# SeaHorse_Fanatic's 210g mixed reef



## SeaHorse_Fanatic (Apr 22, 2010)

Reposted from before:

Just finished some minor reaquascaping and thought the tank looked pretty good so took some very quick pics & thought I'd post them (OK, I should be WORKING, but easily distracted by the urge to do more FISH stuff).

Whole Tank Shot:










Left side:










Middle:










Right side:










Thanks for looking.

Anthony


----------



## SeaHorse_Fanatic (Apr 22, 2010)

Irene likes this part of the tank:










More pics:


----------



## O.C.D Fishies (Apr 21, 2010)

You tank is soo amazing, such beautiful colors.


----------



## Victor (Apr 21, 2010)

so colourful. I just know if i get into SW, it'll be a huge money pit lol

i'll just go enjoy a SW setup at your place, Anthony =D


----------



## Guest (Apr 23, 2010)

that is the nicest most colourful saltwater tank i have ever seen ... really nice


----------



## taureandragon76 (Apr 21, 2010)

Looking good bud.


----------



## beN (Apr 21, 2010)

that is just plain goregous!


----------



## L!$A (Apr 21, 2010)

Glad you posted these again!! Very stunning


----------



## lo sai (Apr 21, 2010)

great pics


----------



## SeaHorse_Fanatic (Apr 22, 2010)

Added (squeezed in) a few more corals I picked up lately so I'll try to get some new pics to post later today or this weekend.

Thanks for all the positive comments so far.

Enjoy.


----------



## target (Apr 21, 2010)

Love it, very nice work.


----------



## vcat (Apr 24, 2010)

your tank is awesome! thanks for sharing.


----------



## SeaHorse_Fanatic (Apr 22, 2010)

The Reef Network (local sw fish/coral club) will be holding a swap meet/get together at my place on June 27th (11am till 4:30pm) Sunday.
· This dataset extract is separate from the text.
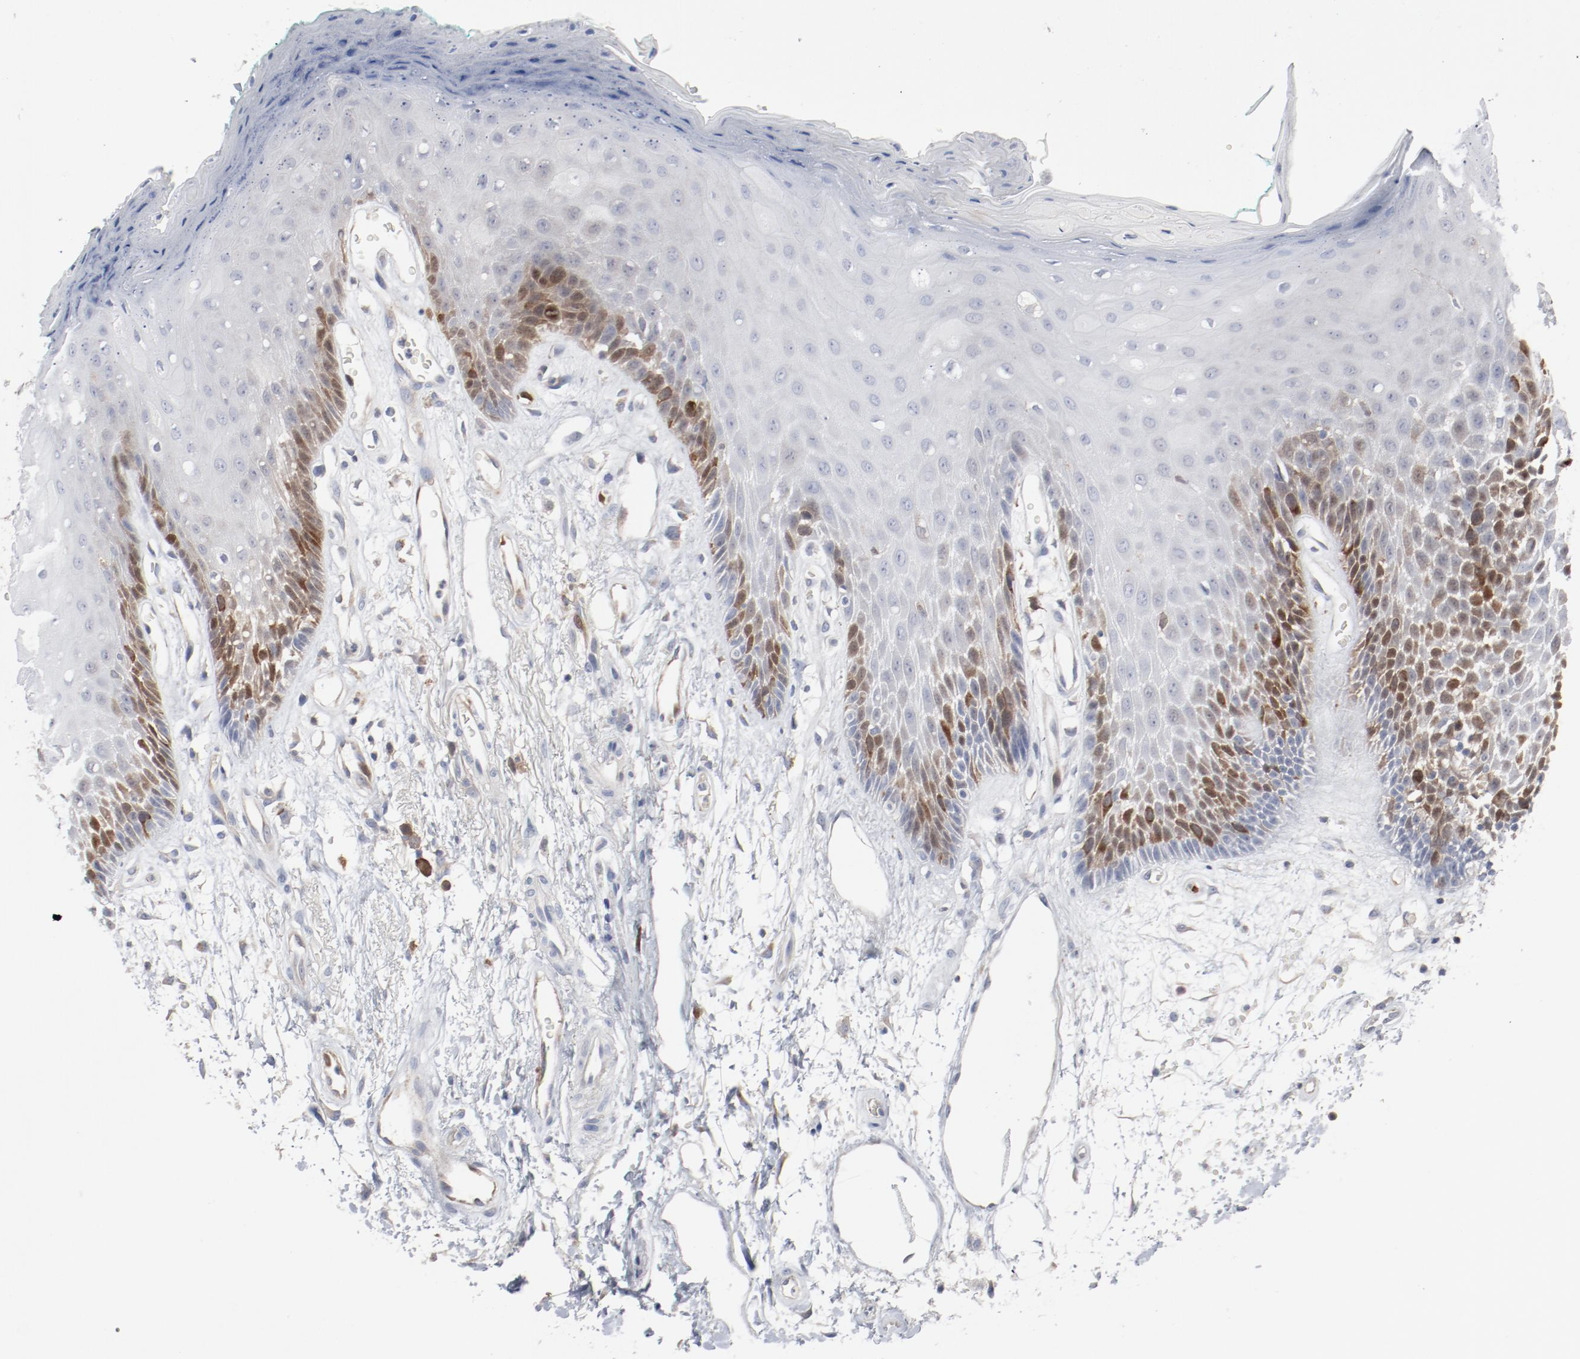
{"staining": {"intensity": "moderate", "quantity": "<25%", "location": "nuclear"}, "tissue": "oral mucosa", "cell_type": "Squamous epithelial cells", "image_type": "normal", "snomed": [{"axis": "morphology", "description": "Normal tissue, NOS"}, {"axis": "morphology", "description": "Squamous cell carcinoma, NOS"}, {"axis": "topography", "description": "Skeletal muscle"}, {"axis": "topography", "description": "Oral tissue"}, {"axis": "topography", "description": "Head-Neck"}], "caption": "Moderate nuclear protein expression is present in about <25% of squamous epithelial cells in oral mucosa.", "gene": "CDK1", "patient": {"sex": "female", "age": 84}}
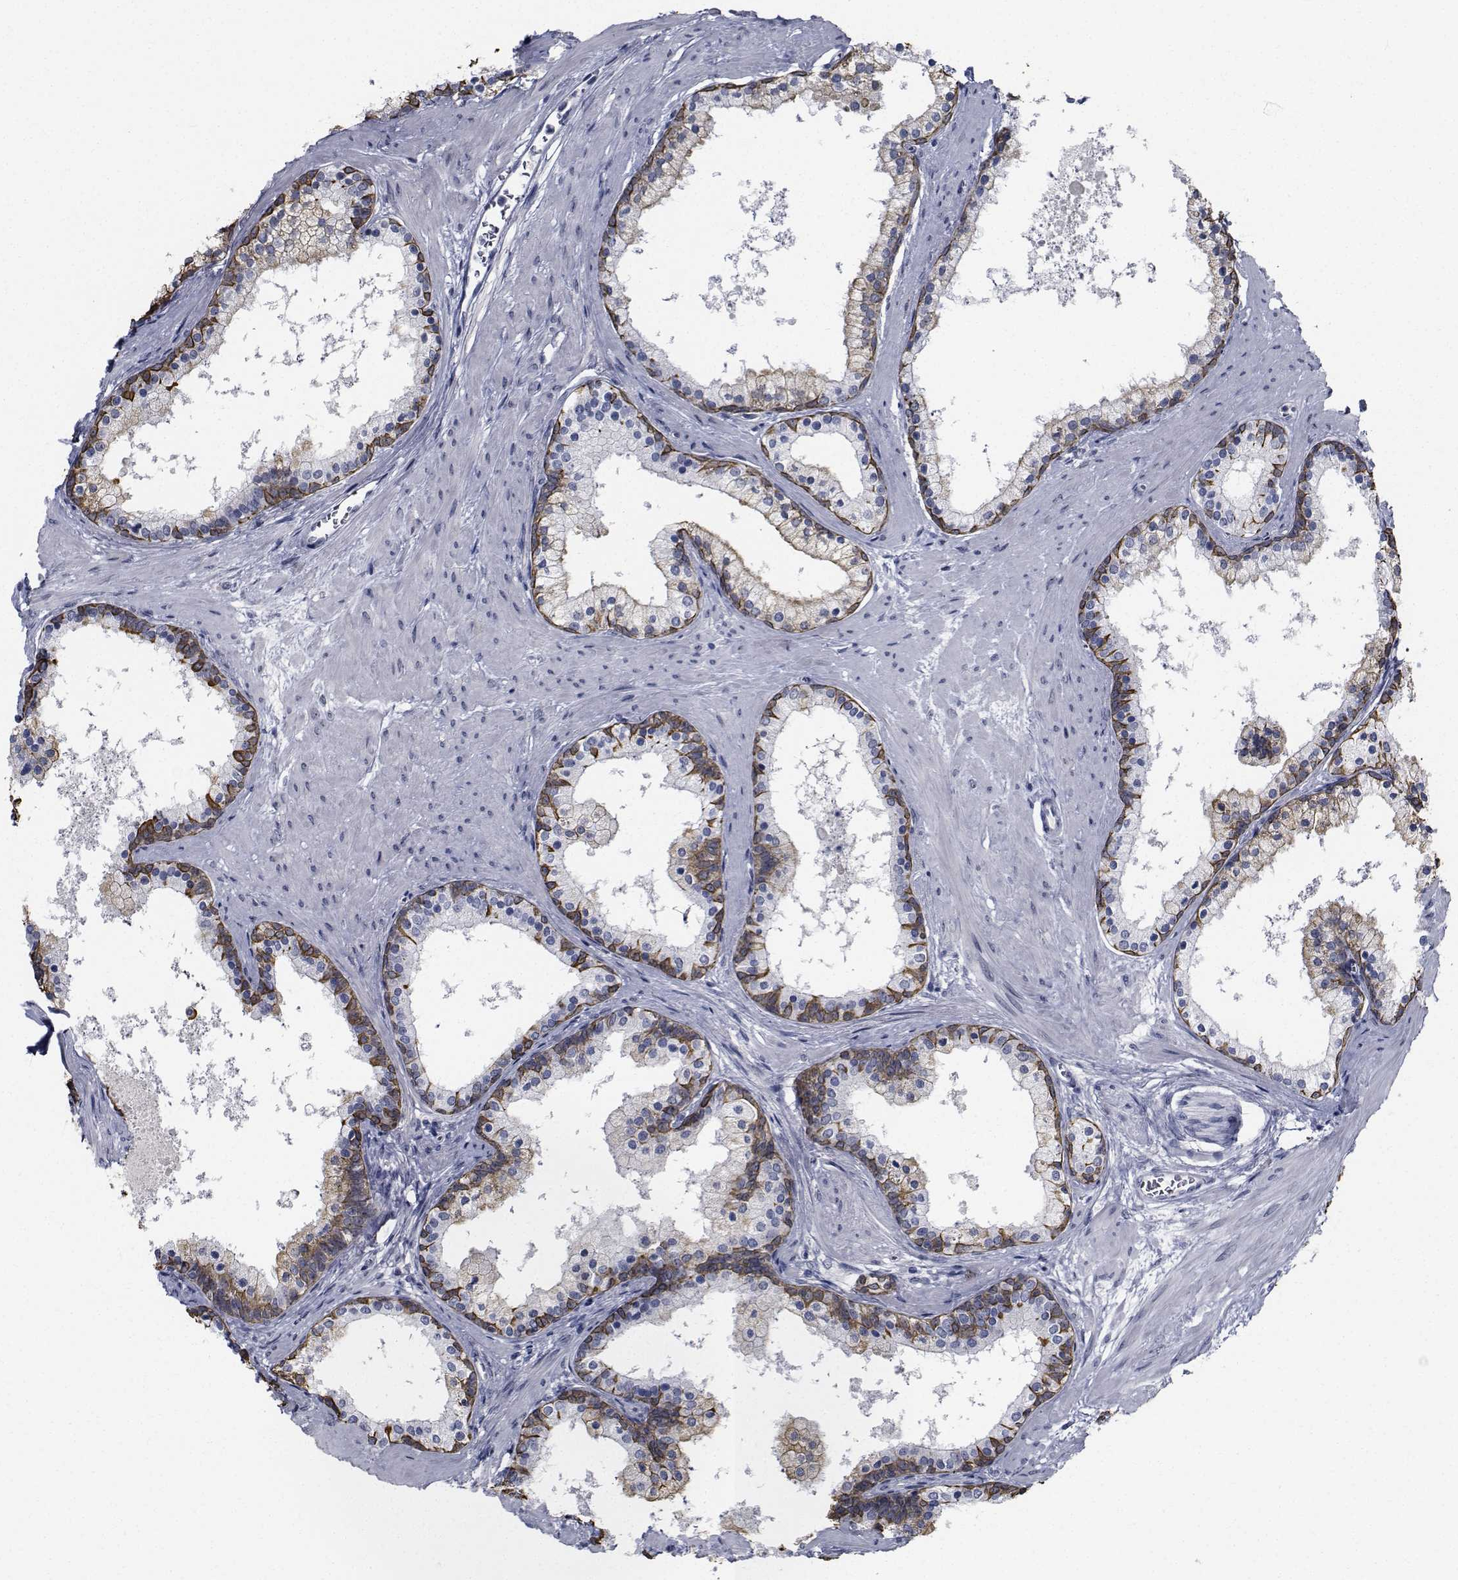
{"staining": {"intensity": "moderate", "quantity": "25%-75%", "location": "cytoplasmic/membranous"}, "tissue": "prostate", "cell_type": "Glandular cells", "image_type": "normal", "snomed": [{"axis": "morphology", "description": "Normal tissue, NOS"}, {"axis": "topography", "description": "Prostate"}], "caption": "Immunohistochemical staining of benign human prostate shows moderate cytoplasmic/membranous protein positivity in approximately 25%-75% of glandular cells.", "gene": "NVL", "patient": {"sex": "male", "age": 61}}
Anybody wanting to come by is welcome to. You can come talk to fellow fish nuts, sell stuff, buy stuff, trade stuff or just visit.

FW & SW, not just reefing.


----------



## MadgicBug (Apr 22, 2010)

Nice looking tank.


----------



## snow (Apr 21, 2010)

Looks good, what kind of skimmer are you useing?


----------



## petlaur (Apr 21, 2010)

Great looking tank! Really love the powder blue tang; truly beautiful fish/reef setup.


----------



## alexafg (Oct 31, 2011)

thats sooo colorfulllllllll


----------



## Vman (Jan 20, 2011)

Enough said. Nothing else new to say.


----------



## FishFreaks (May 15, 2011)

what is the fish that is blue in pic 6 near the bottom right looks like a tang maybe?


----------



## SeaHorse_Fanatic (Apr 22, 2010)

Probably a Acanthurus mata (Elongate tang). One of my fav. fish but grows big (22") and fast (1" a month in my tanks). Too big for my present set ups I find.

Anthony


----------



## The Guy (Nov 26, 2010)

Anthony :your tank is drop dead georgous, can't wait to see it in person


----------



## gklaw (May 31, 2010)

Clown Lover said:


> Anthony :your tank is drop dead georgous, can't wait to see it in person


I don't think you could Laurie. I believe this one has been shut down. Sure his 165 is just as drop dead gorgeous though


----------



## big_bubba_B (Apr 25, 2010)

i can see looks like you don't have 210 pounds of rock so is that really not a necessity could you get away with like 150 lbs as for me with the tall 180 could i do 125 lbs ??? not knocking just asking


----------